Kai Ryssdal: Well, I’m just gonna read the producer note that’s in the rundown here because all y’all need the context. Franklin said they couldn’t find a new replacement motor that would arrive in a reasonable amount of time due to the supply chain issue. They bit the bullet and bought a whole new HVAC system he said he couldn’t stomach the thought of heading into winter with a broken system especially since they dealt with three days of no power five days of no water during the big Texas storm last year. Real life consequences of this supply chain stuff folks real life.
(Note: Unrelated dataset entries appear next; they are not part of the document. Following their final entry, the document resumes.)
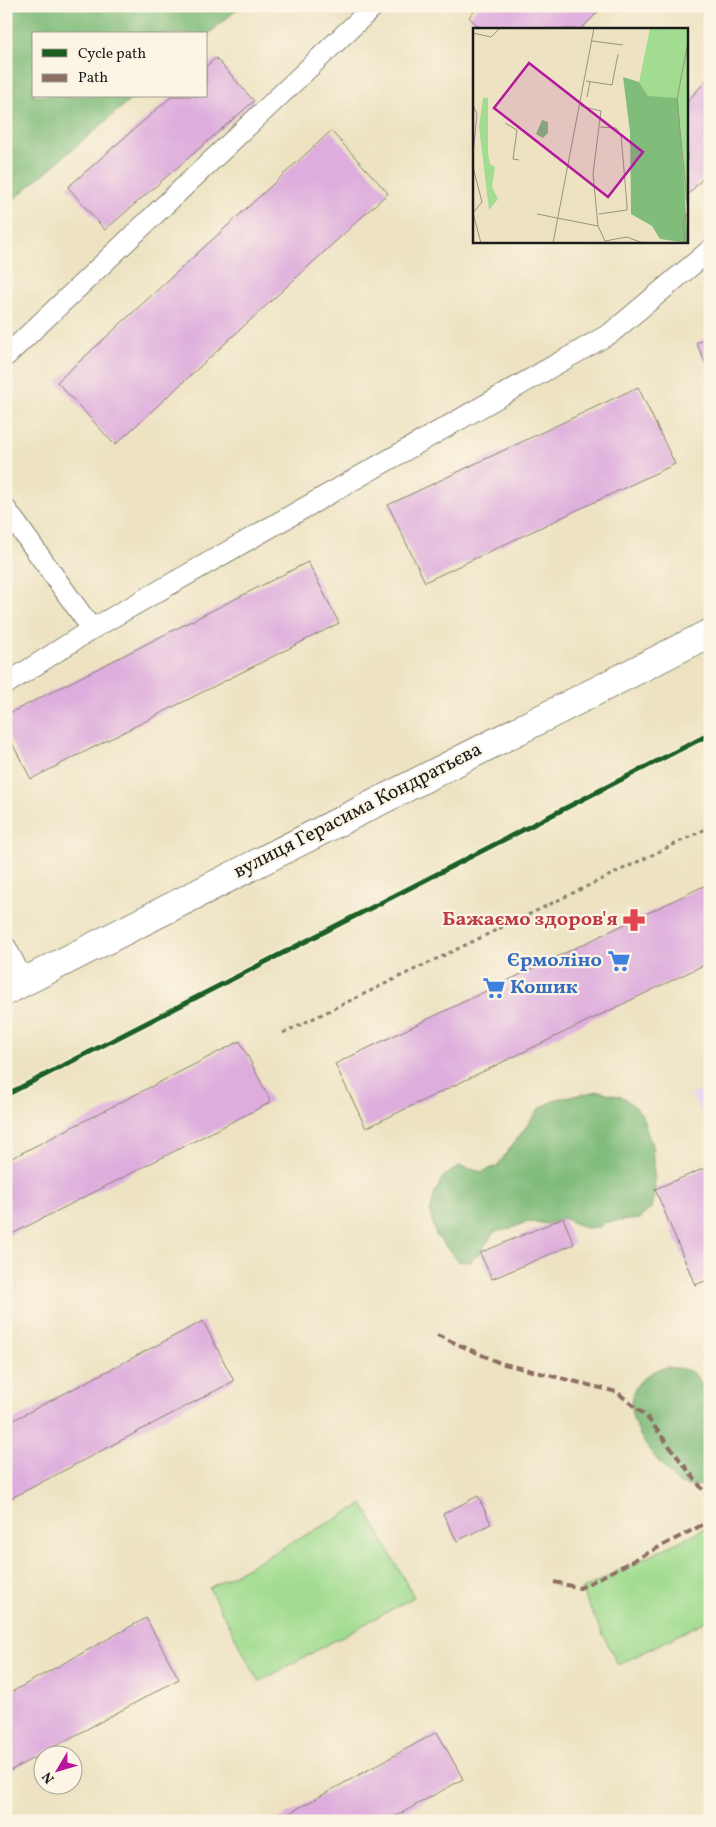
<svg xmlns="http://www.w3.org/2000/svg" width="716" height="1827" viewBox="0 0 716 1827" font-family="Vollkorn,serif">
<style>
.built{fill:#e3d3f2}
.green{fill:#a1dc90;stroke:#5e7c56}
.forest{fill:#80bc7a;stroke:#4e6c4b}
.building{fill:#deaddd}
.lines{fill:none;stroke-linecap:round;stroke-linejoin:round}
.lane-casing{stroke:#848070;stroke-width:22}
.secondary-casing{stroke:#848070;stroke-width:30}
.path{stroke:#848070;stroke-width:3;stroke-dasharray:4 4;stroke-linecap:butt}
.lane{stroke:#fff;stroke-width:20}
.secondary{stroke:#fff;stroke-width:28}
.quiet{stroke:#8d6e63;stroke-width:4;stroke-dasharray:8 4;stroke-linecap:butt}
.cycleway-casing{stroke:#fcf5e5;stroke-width:8}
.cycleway{stroke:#1b5e20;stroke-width:5}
.labels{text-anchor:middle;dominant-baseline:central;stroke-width:4.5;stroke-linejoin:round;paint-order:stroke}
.street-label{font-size:20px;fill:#1c1c1c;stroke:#fcf5e5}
.health-label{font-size:20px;font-weight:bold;fill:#be3a42;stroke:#fcf5e5;text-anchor:end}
.shop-label{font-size:20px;font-weight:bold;fill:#366cbe;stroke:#fcf5e5;text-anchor:end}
.inset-road{fill:none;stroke:#999380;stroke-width:1}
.view{fill:#b5179e;fill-opacity:0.15;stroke:#b5179e;stroke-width:2.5}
.inset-edge{fill:none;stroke:#1c1c1c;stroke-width:2.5}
</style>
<rect width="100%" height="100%" fill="#fcf5e5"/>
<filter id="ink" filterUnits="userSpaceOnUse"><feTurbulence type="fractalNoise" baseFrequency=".02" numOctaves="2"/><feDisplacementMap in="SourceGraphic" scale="10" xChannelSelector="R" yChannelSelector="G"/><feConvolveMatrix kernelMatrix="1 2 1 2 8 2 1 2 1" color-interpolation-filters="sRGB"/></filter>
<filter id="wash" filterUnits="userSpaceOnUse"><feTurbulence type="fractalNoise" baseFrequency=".0096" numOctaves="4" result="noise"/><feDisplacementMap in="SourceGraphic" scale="20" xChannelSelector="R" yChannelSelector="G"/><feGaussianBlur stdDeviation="1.12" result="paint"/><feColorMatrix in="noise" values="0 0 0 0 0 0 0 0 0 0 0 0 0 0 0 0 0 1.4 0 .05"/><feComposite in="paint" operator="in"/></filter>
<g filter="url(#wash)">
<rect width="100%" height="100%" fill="#ede3c3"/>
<path class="built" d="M 710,1086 L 710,1124 L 691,1095 Z"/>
<path class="green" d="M 363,1504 L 414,1597 L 259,1682 L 209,1588 Z
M 710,1526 L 710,1619 L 618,1665 L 581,1590 Z"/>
<path class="forest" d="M 6,6 L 241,6 L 206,36 L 206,34 L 34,34 L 34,96 L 135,96 L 6,206 Z
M 599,1091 L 625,1098 L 641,1113 L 652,1146 L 655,1189 L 651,1208 L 639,1219 L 606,1222 L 599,1227 L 585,1228 L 563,1218 L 548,1224 L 528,1221 L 510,1229 L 494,1232 L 480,1253 L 469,1262 L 458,1261 L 436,1235 L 430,1213 L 435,1193 L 443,1177 L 460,1166 L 482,1172 L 497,1166 L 540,1108 L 557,1099 Z
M 667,1367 C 674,1368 686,1368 693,1373 C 716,1390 710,1457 710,1484 C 700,1485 689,1488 679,1483 C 673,1480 668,1471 663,1466 C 633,1435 608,1383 667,1367 Z"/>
<g id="blocks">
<path class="building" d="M 479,6 L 604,6 L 581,29 L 481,29 L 469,17 Z
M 216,58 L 254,101 L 105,230 L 68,187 L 172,96 L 206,96 L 206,66 Z
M 710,76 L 710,170 L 687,196 L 687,102 Z
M 331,131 L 388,193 L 115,445 L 57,382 Z
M 710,336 L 710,372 L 696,343 Z
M 638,387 L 675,464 L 425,582 L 388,505 Z
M 308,562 L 339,623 L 31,779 L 6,732 L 6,715 Z
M 710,883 L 710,962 L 366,1128 L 335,1064 Z
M 240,1041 L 271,1102 L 6,1237 L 6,1161 Z
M 710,1166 L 710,1279 L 695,1285 L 655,1189 Z
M 563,1218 L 574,1244 L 492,1279 L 480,1253 Z
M 203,1321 L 234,1381 L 6,1501 L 6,1424 Z
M 478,1496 L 491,1524 L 457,1541 L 443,1514 Z
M 146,1618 L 179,1679 L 6,1773 L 6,1695 Z
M 437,1732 L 463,1779 L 387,1821 L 275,1821 Z"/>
</g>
</g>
<g filter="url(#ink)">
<use href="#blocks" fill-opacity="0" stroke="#848070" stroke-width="1"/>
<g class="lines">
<defs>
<path id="lane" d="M 6,356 L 374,6
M 6,509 L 92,629
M 6,684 L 92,629 L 611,333 L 710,250
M 6,947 L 24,982"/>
<path id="secondary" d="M 6,991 L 710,633"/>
</defs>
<use href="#lane" class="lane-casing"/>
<use href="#secondary" class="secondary-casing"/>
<path class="path" d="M 283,1033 L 710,827"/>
<use href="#lane" class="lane"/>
<use href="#secondary" class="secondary"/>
<path class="quiet" d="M 437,1335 L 500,1363 L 617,1392 L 647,1417 L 710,1499
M 554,1582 L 580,1588 L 710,1521"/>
<defs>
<path id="cycleway" d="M 6,1095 L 710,734"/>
</defs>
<use href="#cycleway" class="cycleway-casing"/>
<use href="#cycleway" class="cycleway"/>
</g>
</g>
<defs>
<symbol id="pharmacy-bare" viewBox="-9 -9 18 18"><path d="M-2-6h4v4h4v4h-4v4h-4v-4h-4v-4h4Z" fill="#e0444e" stroke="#fcf5e5" stroke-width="2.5" paint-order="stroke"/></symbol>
<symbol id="supermarket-bare" viewBox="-9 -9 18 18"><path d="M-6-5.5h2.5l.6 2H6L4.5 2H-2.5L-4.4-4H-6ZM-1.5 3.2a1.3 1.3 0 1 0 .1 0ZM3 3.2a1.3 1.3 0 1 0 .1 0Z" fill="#3f7fe0" stroke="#fcf5e5" stroke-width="2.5" paint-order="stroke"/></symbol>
</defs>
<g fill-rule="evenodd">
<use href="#pharmacy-bare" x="618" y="904" width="32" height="32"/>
<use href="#supermarket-bare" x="603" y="945" width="32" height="32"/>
<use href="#supermarket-bare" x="478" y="972" width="32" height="32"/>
</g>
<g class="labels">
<g class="street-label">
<text transform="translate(358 811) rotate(-27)">вулиця Герасима Кондратьєва</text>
</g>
<g class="health-label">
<text x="618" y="920">Бажаємо здоров'я</text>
</g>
<g class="shop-label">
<text x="602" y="961">Єрмоліно</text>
<text x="510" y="988" text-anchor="start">Кошик</text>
</g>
</g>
<g transform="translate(473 28)">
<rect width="215" height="215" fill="#ede3c3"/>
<path d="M 177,0 L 215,0 L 215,179 L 175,68 L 166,54 ZM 10,70 L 15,70 L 15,126 L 17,136 L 22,139 L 19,159 L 25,171 L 16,182 L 6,99 Z" fill="#a1dc90"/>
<path d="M 150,49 L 166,54 L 175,68 L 205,70 L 215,215 L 187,211 L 179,198 L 158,186 L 157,104 ZM 69,92 L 75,94 L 75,105 L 70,110 L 63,106 Z" fill="#80bc7a"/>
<path class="inset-road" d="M 0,5 L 18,9 L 27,0M 119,13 L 150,17M 215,14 L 204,71 L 215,184M 113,53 L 139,57 L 145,26M 114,69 L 117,54M 0,77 L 4,86 L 0,126M 108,78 L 128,83 L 120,146 L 125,198M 32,95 L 44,102 L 40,131 L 46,132M 0,139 L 9,174 L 0,185 L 8,215M 64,186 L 125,198 L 132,213 L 154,209 L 170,215M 126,186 L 154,182 L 154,177 L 148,107 L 143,100 L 127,99M 80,215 L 121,0M 212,215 L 210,195 L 215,184"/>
<path class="view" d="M 56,35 L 170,124 L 135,169 L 21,80 Z"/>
<rect width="215" height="215" class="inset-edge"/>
</g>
<rect width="716" height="1827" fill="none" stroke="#fcf5e5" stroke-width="25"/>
<rect x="32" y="32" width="175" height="65" fill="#fcf5e5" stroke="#a29e95"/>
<rect x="42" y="49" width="25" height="8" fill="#1b5e20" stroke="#a29e95"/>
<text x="78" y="58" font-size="15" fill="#1c1c1c">Cycle path</text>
<rect x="42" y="74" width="25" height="8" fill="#8d6e63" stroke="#a29e95"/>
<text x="78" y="82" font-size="15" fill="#1c1c1c">Path</text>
<g transform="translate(58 1770) rotate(232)"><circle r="24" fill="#fcf5e5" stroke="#a29e95"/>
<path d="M0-4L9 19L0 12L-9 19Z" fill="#b5179e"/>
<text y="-8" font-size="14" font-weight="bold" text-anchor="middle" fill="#1c1c1c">N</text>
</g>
</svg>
In addition to dishwashers.
Kimberly Adams: I was about to say I’m gonna complain about that dishwasher ever again.
Kai Ryssdal: Totally. Totally.
Kimberly Adams: That was definitely not a $14,000 problem. Jeez.
Kai Ryssdal: Alright, so when you’re done listening to the show do us a favor, would ya. Send us your answer to the make me smart question. We would love to hear what is something you thought you knew. later found out you were wrong about voice memo comes to us at 508-82-SMART or just send an email email@example.com
Kimberly Adams: And we are done for the day Marielle and Rhema will be answering your questions tomorrow for What Do You Want to Know Wednesday, so if you have any questions for them, send them our way.
Kai Ryssdal: All the questions.
Kimberly Adams: Perhaps 99 even.
Kai Ryssdal: Make Me Smart is produced and directed by Marissa Cabrera. The team also includes Marque Green. Ellen Rolfes writes our newsletters, our intern is Tiffany Bui.
Kimberly Adams: Today’s program was engineered by Charlton Thorp with mixing by Drew Jostad. Ben Tolliday and Daniel Ramirez composed our theme music. The senior producer is Bridget Bodnar. Donna Tam is the director of on demand and marketplaces. Vice President and General Manager is Neil Scarborough. Trying to think what I’m most worried about prices going up on.
Kai Ryssdal: Yeah, I think the whole service sector thing was interesting. I really want to be clear she was not predicting it, but she was just saying that’s where the risks are.
Kimberly Adams: That’s where the risk is.